What’s behind Turkey’s secret arms shipments to Libya?
The discovery last month of 3,000 Turkish-made guns and more than four million bullets hidden in shipping containers arriving in the Libyan port of Khoms revealed a new element to Turkey’s neo-Ottoman effort to again become a major player in the Middle East, the Jerusalem Post said.
Khoms is a relatively minor port, likely chosen because controls might be less rigorous there, Zvi Mazel, former Israeli ambassador to Egypt, Romania, and Sweden, and senior researcher at the Jerusalem Center for Public Affairs, wrote in the Israeli news outlet on Monday.
“From the nature of the contraband weapons, it is fairly obvious they were not intended for a regular army, but rather for terrorist activities of armed groups, most probably Islamic organisations linked to the Muslim Brotherhood,” said Mazel.
The shipments violate a United Nations’ Security Council weapons embargo on Libya since the start of the civil war in 2011. Today the country is split between the Government of National Accord, led by Fayez al Sarraj in Tripoli and recognised by the UN, and the Tobruk government, led by General Khalifa Haftar, the de facto ruler of eastern Libya and head of the Libyan National Army.
As violence has continued, dozens of Islamic and other armed militias have emerged, and the local branch of Islamic State (ISIS) is still active, though greatly diminished.
The discovery of the containers was condemned by both Libyan governments, Mazel wrote. Sarraj ordered a thorough investigation while asking Turkey for explanations. Haftar demanded the UN Security Council launch an international inquest and accused President Recep Tayyip Erdoğan of assisting armed terrorist groups and fomenting chaos.
On Dec. 22, the UN delegation to Libya reiterated the importance of the embargo and said the UN had constituted a panel of experts to examine what happened. That same day, Mevlüt Çavuşoğlu, Turkey’s foreign minister, arrived in Tripoli and met his Libyan counterpart and Sarraj.
Çavuşoğlu sought to minimise the incident and accused unnamed Arab countries of supplying tanks, missiles and drones to Libya.

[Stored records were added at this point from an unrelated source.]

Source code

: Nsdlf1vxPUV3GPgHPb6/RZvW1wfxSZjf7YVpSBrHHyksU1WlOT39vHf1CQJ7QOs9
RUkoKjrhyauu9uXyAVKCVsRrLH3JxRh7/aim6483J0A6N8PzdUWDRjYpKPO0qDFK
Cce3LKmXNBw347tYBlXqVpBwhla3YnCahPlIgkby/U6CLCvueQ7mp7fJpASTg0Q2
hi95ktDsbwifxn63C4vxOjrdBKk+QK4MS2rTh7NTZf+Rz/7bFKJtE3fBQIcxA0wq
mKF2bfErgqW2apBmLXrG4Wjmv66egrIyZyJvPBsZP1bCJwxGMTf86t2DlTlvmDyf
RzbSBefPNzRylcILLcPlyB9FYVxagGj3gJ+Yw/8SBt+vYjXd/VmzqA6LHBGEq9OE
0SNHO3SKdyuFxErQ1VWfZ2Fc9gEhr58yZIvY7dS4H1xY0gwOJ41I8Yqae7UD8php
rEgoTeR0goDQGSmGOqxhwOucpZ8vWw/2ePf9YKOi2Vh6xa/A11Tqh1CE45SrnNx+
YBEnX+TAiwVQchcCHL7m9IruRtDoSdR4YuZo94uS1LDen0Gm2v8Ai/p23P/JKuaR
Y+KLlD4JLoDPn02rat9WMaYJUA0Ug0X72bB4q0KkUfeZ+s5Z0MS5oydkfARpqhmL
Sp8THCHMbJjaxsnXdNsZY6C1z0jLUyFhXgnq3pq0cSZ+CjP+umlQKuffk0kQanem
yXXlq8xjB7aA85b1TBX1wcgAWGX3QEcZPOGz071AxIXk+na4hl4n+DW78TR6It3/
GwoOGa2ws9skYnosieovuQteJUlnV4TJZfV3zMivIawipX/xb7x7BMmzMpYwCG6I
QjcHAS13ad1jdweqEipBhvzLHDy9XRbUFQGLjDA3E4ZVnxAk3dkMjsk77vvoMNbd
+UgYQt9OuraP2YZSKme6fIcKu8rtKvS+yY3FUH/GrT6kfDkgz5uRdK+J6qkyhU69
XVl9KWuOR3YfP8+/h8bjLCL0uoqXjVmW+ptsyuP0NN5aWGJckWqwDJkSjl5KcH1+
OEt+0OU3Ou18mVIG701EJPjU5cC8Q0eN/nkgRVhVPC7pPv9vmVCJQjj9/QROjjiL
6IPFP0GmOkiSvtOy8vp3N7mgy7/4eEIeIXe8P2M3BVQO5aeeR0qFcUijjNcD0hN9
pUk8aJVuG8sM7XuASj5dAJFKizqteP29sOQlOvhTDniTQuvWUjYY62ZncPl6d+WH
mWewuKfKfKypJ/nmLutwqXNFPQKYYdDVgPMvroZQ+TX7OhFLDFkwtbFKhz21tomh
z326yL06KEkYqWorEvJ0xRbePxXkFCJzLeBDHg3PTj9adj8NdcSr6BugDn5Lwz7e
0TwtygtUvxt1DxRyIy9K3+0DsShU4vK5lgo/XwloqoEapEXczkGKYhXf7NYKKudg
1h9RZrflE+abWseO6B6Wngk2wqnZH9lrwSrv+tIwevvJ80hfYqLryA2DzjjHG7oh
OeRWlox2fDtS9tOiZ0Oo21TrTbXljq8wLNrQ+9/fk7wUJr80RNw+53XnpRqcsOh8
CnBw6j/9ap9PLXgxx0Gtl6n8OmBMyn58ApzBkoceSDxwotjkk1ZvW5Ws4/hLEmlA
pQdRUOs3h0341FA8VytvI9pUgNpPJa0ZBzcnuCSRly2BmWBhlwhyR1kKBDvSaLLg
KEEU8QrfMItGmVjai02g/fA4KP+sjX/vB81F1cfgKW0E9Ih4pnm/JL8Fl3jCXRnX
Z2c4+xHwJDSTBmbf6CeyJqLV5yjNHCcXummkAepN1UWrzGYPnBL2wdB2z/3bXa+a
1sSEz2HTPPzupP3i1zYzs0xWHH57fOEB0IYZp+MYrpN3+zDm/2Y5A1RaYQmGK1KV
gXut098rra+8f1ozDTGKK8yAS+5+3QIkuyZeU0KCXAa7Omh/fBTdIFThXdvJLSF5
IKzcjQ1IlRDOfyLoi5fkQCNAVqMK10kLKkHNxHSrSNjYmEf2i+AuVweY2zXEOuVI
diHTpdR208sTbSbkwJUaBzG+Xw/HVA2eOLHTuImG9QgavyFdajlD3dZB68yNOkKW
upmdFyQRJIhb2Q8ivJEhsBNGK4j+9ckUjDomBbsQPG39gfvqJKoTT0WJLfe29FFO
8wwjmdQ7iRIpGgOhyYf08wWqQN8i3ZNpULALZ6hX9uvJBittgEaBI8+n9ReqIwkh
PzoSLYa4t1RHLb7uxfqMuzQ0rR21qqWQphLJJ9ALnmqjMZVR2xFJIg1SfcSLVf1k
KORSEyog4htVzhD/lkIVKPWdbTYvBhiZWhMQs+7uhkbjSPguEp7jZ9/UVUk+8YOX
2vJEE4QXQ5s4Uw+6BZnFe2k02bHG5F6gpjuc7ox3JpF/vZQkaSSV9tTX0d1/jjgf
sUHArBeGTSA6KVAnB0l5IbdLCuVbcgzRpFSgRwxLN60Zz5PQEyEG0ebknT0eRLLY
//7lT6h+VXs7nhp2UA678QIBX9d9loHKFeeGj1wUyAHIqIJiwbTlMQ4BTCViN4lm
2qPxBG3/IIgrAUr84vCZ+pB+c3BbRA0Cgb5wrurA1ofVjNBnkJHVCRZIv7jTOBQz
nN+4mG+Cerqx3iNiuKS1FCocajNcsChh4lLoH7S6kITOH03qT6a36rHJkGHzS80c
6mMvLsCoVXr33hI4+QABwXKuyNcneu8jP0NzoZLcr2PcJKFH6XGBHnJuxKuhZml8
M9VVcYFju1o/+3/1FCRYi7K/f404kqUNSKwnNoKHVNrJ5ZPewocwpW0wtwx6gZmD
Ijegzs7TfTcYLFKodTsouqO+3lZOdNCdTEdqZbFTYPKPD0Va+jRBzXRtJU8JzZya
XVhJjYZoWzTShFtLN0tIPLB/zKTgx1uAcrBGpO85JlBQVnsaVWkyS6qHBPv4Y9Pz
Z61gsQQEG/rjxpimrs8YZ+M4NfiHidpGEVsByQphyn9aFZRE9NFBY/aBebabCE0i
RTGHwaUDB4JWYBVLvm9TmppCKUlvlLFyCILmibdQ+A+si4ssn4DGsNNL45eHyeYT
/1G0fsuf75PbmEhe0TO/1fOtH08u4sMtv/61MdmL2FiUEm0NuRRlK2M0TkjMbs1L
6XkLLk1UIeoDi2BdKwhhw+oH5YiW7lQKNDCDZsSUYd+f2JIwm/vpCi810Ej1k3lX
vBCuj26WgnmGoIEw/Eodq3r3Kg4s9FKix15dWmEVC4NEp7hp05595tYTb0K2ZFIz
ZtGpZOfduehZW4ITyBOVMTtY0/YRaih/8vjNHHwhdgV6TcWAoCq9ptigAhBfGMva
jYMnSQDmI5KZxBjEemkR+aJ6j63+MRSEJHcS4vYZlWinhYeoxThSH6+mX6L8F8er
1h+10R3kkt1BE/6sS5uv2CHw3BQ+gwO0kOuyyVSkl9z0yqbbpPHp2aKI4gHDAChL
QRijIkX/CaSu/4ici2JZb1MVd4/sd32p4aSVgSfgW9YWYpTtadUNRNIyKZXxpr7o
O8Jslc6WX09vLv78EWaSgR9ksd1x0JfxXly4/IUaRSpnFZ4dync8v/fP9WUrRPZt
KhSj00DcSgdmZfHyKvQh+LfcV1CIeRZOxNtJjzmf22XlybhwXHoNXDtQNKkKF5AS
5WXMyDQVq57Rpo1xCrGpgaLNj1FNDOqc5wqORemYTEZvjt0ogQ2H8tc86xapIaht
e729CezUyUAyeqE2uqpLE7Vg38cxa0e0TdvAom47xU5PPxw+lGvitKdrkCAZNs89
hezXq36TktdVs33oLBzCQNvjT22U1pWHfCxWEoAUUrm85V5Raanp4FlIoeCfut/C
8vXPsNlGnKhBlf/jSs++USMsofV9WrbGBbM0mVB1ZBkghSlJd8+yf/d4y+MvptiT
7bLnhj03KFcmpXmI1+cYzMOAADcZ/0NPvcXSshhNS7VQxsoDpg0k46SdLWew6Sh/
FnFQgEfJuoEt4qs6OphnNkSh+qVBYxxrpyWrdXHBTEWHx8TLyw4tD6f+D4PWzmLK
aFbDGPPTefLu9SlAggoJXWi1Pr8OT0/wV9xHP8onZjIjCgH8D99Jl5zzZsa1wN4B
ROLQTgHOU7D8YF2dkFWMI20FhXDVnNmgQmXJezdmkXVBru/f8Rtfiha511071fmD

According to a UN report, a dozen countries, Turkey among them, are supplying weapons to both sides in violation of the embargo. Çavuşoğlu denied any involvement in the incident, adding that it was not representative of Turkey’s policy. Both countries agreed to cooperate on an investigation.
Both al Qaeda and ISIS are active between the borders of Libya, Tunisia and Algeria, and there are frequent reports of clashes in the area. Weapons reaching the region, mostly from the Mediterranean, often find their way to jihadist organisations.
“Turkey had sided with Islamic parties led by the Muslim Brotherhood immediately after the fall of Gaddafi,” wrote Mazel. “Those parties won the first parliamentary elections held the following year. Ankara maintained its support when they lost the subsequent elections in 2014.”
The fact that Ankara was helping Islamic organisations involved in the ensuing civil war was already known. In 2013, Greek customs agents found Turkish-made weapons in a Libya-bound ship that had sought shelter from a storm in a Greek port. There have been similar discoveries since, showing a clear pattern of attempts to provide arms to these organisations.
“Turkey is now vigorously pursuing its political and/or military penetration in the most sensitive parts of the region – from Syria and Iraq to Somalia and Sudan in Red Sea, and Qatar in the Persian Gulf,” wrote Mazel, “for the greater glory of its leader and the supremacy of Islam.”